Sarah has had both prolo and PRP, and they’ve done wonders as stabilizing her pelvis is concerned, but she described them as excruciating.
Dr Ibrahim offered me these choices, but recommended prolo- and amazingly, when I accepted that option, was willing to do it right then (!) and doesn’t even charge for it (!!) [his argument is that the cost of dextrose and a syringe is next to nothing, so should be included in the office visit]. So I had a few shots, and they hurt about as bad as you would expect a gigantic needle being shoved into a torn tendon to hurt- which is to say, OW. I’d put it about a 5 on my pain scale, but that’s only because the testicular torsion blows everything else out of the water as a 9 (I presume 10 would be my head spinning around Exorcist-style).
So after painful things it takes me a few minutes to recover, so I was lying down, and Sarah was talking to Dr I about the pain in her arms, and her Lyme disease. He said, “let me take a look at those” (!!!) and proceeded to ultrasound her arms (the first imaging ever done on her arms, which have caused her disabling pain for 7+ years) where he then said “I see a whole lot of scar tissue- this looks like the type of stuff that can be caused by infectious disease- this looks excruciating”. At this, Sarah started crying, because this was the first real validation she had ever gotten that there was an actual physical, measurable, objective source for the pain she has been in for most of a decade. The real kicker was when he said:
there is something we can do to remove the scar tissue and make you feel better.
Holy $h!7! Really?
The treatment is called a debridement, and basically it’s an injection of some goop which dissolves scar tissue and allows the body to function normally.

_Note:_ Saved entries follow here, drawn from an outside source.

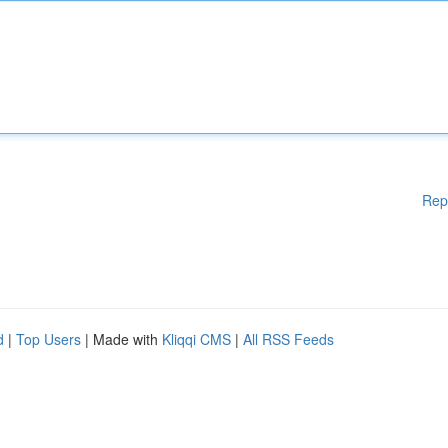
Rep
d
|
Top Users
| Made with
Kliqqi CMS
|
All RSS Feeds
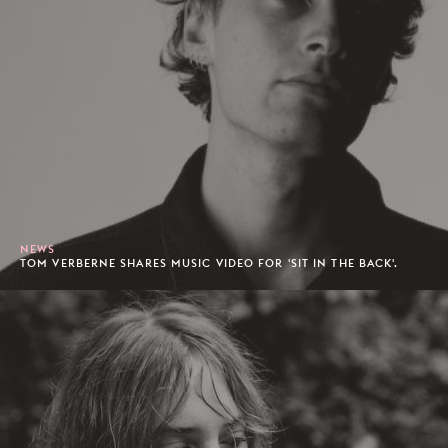
NEWS
TOM VERBERNE SHARES MUSIC VIDEO FOR 'SIT IN THE BACK'.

So we scheduled a follow-up- a joint appointment where Sarah would get a debridement and I would get another prolo if necessary (expected). That was last week.
I had my second course of prolo- it turned out that my UCL only needed one (yay!) and my tendon seems to be doing pretty well. Sarah, on the other hand got under the ultrasound, and her sinovium lit up like a Christmas tree – Dr I said that this was likely active Lyme. He said that the risk of doing the debridement when the infection was live like that was really high, and could leave her bedridden, which would be intolerable, so he had to delay her treatment. Mega-bummer.
But it does impress me all the more, that here you have someone who was all ready to perform a weird procedure on someone, and then didn’t, because he didn’t feel like it would be in the best interest of the patient. Yay Hippocrates!